Royalblue, the share trading software company that is looking to expand into derivatives, is considering making an approach, with initial contact coming as early as this week, according to those who know EasyScreen well.

It is also believed that Philip Docker, the former London International Financial Futures Exchange trader who founded EasyScreen in 1998, is ready to split the roles of chairman and chief executive to placate investors. They have watched as the company repeatedly missed its financial targets and was forced to admit it would run out of money at the end of September. In the end, it raised £3.5m in a placing announced on 28 September.
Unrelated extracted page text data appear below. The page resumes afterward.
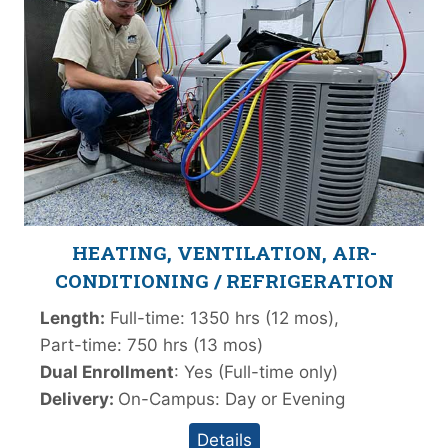
HEATING, VENTILATION, AIR-
CONDITIONING / REFRIGERATION
Length:
Full-time: 1350 hrs (12 mos),
Part-time: 750 hrs (13 mos)
Dual Enrollment
: Yes (Full-time only)
Delivery:
On-Campus: Day or Evening
Details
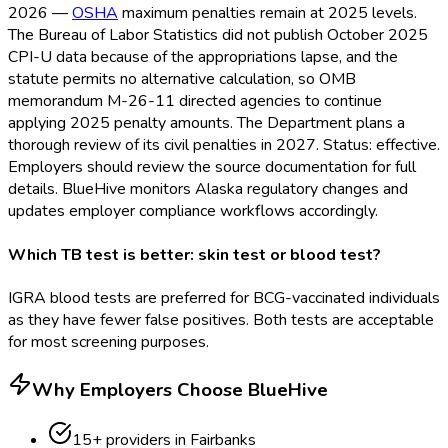
2026 —
OSHA
maximum penalties remain at 2025 levels.
The Bureau of Labor Statistics did not publish October 2025
CPI-U data because of the appropriations lapse, and the
statute permits no alternative calculation, so OMB
memorandum M-26-11 directed agencies to continue
applying 2025 penalty amounts. The Department plans a
thorough review of its civil penalties in 2027. Status: effective.
Employers should review the source documentation for full
details. BlueHive monitors Alaska regulatory changes and
updates employer compliance workflows accordingly.
Which TB test is better: skin test or blood test?
IGRA blood tests are preferred for BCG-vaccinated individuals
as they have fewer false positives. Both tests are acceptable
for most screening purposes.
Why Employers Choose BlueHive
15
+ providers in
Fairbanks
Since then, Easyscreen has announced a big new customer in the shape of Man Financial, a division of the FTSE 100 hedge fund manager Man Group.

Shellwallah venture

Haresh Kanabar, self-styled "shellwallah", is at it again with the creation of a shell company to invest in Indian call centres and other firms on the subcontinent which provide outsourcing services to multinationals. Indian Outsourcing Services, which is raising £500,000, is the latest of several ventures this year with his partner Nigel Robertson, the founder of Scoot.com and now a Monaco-based serial investor. One shell company created by Mr Kanabar alone, Hightower Construction, suggests he is worth backing. Last week, Hightower bought its first business, Greenfield, which does groundworks - roads and foundations - for housebuilders. The share price is now 12.5p compared with 5p at flotation and it looks to have got a bargain paying £1.8m for Greenfield, a business with £500,000 of pre-tax profit. And there ought to be more acquisitions to come, with the ambition of creating a nationwide groundworks company providing services to housebuilders and utilities.

Antisoma campaign

More buyers than sellers, is the flip way to explain share price rises, but it is also the only one which can be absolutely true. Which is why management sometimes embark on City charm offensives, collaring investors to insist on the merits of their company and its shares in the hope of persuading people to buy a few. Glyn Edwards, chief executive of Antisoma, was conducting his own "get out the vote" campaign either side of the American election, with the result that the biotech company's shares are up by a third in recent weeks. There might be just a hint of takeover speculation in there too: Antisoma's own broker has tipped it as a potential target for the acquisitive Vernalis, while industry executives think a bid from the US is possible if the shares continue to languish. The company is valued at £45m, compared with cash resources of about £35m.

Stream surges

The launch of the mighty Vodafone's third generation 3G mobile phones ought to mean the coming of age of interactive phone services. Already little Stream Group, which provides content including ringtones, wallpapers and video clips, has seen surging profits as more people get more advanced phones. These phones are likely to be a big-selling Christmas gift, and Stream is working on new gambling services such as phone poker in association with one of the internet's big poker sites. Stream shares could be just as lucrative an investment next year as this.

Clarity's sushi order

Clarity Commerce, whose software helps chains of restaurants, hotels and cinemas to operate more efficiently by combining information from different sites, has won a new customer, the 19-strong Yo! Sushi chain. So far, so ordinary. But Yo! Sushi's financial director, Zoe Tindall, has come out with an unusually gushing tribute to Clarity. In a highly competitive market for this sort of software, such tributes matter. She writes: "After a long search for a partner who could adapt to some of our unique operations, we found Clarity to be the only company who could offer the working partnership that Yo! Sushi required. Clarity is able to adapt off-the-shelf products to our needs and still retain the ease of use for the staff while giving head office the reporting to make timely decisions about the business."

Matrix acquisition

Matrix Communications is about to make its biggest acquisition to date as it tries to turn itself into a rival to Vanco, providing companies with services that help to manage their computer and telephone networks. It is paying £12m for Network Partners, a company established in 1999 and one of the big re-sellers of BT services.